Monday, 26 January 2026

A Conversation on Thermodynamics Without Time

(In which Mr Blottisham is appalled, Professor Quillibrace is unhelpfully calm, and Miss Elowen Stray enjoys herself far more than she lets on.)

Blottisham
I’m sorry — I really must object at the outset.

Quillibrace
That’s usually a sign we’ve begun correctly.

Blottisham
You cannot simply remove time from thermodynamics. It’s right there in the name. Second law. Arrow. Irreversibility. This is basic stuff. Things run down. Eggs break. Cups smash. Everyone knows this.

Elowen Stray
Do they run down… or do they simply end up in places they don’t easily leave?

Blottisham
That’s exactly the sort of verbal trickery I mean.

Quillibrace
It depends what you think is happening when an egg breaks.

Blottisham
It breaks.

Quillibrace
Yes, but what breaks?

(A pause. Blottisham looks suspicious.)

Blottisham
The egg.

Quillibrace
No — the conditions.

Blottisham
Oh come now.

Elowen
I think what Professor Quillibrace means is that nothing is pushing the egg forward into brokenness. Once broken, there are simply far fewer ways for it to be… unbroken again.

Blottisham
Fewer ways? That sounds like defeatism masquerading as physics.

Quillibrace
On the contrary. It’s optimism carefully rationed.


On Entropy

Blottisham
And this business of entropy not being disorder — that really is the final straw. Entropy is disorder. That’s what everyone says.

Quillibrace
Everyone says it because it’s easy to say.

Elowen
And because “relational availability under constraint” doesn’t fit on a T-shirt.

Blottisham
Disorder is perfectly clear.

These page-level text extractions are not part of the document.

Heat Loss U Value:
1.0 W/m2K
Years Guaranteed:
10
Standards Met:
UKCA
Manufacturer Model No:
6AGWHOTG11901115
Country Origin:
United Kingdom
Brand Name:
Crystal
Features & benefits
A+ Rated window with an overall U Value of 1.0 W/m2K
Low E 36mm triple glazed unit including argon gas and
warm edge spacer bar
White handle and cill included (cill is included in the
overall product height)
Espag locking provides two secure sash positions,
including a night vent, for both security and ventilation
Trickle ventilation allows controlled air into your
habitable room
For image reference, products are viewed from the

My desk is disordered. Entropy increases. There we are.

Quillibrace
Your desk is not disordered. It is exquisitely specialised.

Blottisham
Specialised for what?

Quillibrace
Preventing you from finding anything.

(Elowen laughs.)

Elowen
So entropy isn’t about mess, Mr Blottisham. It’s about which rearrangements are easy to keep making, and which ones almost never happen again.

Blottisham
So you’re saying the universe has preferences?

Quillibrace
No. Preferences imply desire.
The universe has architecture.


The Scandal of No Arrow

Blottisham
But without time pushing forward, how do you explain the arrow of time? You can’t just wave it away.

Quillibrace
We didn’t wave it away. We put it down gently and stepped back.

Elowen
The arrow isn’t a force. It’s a slope.

Blottisham
A slope in what?

Elowen
In how hard it is to keep certain relations going.

Blottisham
Things fall downhill.

Quillibrace
Yes — but nothing tells them to.

(Blottisham opens his mouth, then closes it again.)

Blottisham
This is deeply unsettling.

Elowen
You’ll get used to it.

Blottisham
I doubt it.


Energy Without Loss

Blottisham
And now you’ll tell me energy isn’t lost either.

Quillibrace
Correct.

Blottisham
Then why can’t we get it back?

Elowen
You can. In principle.

Blottisham
Ah. In principle.

Quillibrace
Which is ontology’s way of saying: nothing forbids it, almost nothing supports it.

Blottisham
So the universe is technically reversible but practically obstinate.

Quillibrace
An excellent summary.

(Blottisham sighs heavily.)

Blottisham
I preferred it when time was in charge.

Elowen
Time was never in charge. It just had very good public relations.


Closing

Blottisham
So let me see if I understand.
Nothing pushes.
Nothing runs down.
Nothing is lost.
And yet everything behaves as if it does.

Quillibrace
Yes.

Blottisham
That’s outrageous.

Elowen
It’s also rather elegant.

Blottisham
I don’t like elegance.

Quillibrace
No. You like necessity.

(He stands, gathering his papers.)

Quillibrace
Fortunately for us all, necessity turned out to be optional.

(Elowen smiles. Blottisham stares into his cooling tea, deeply offended by the universe.)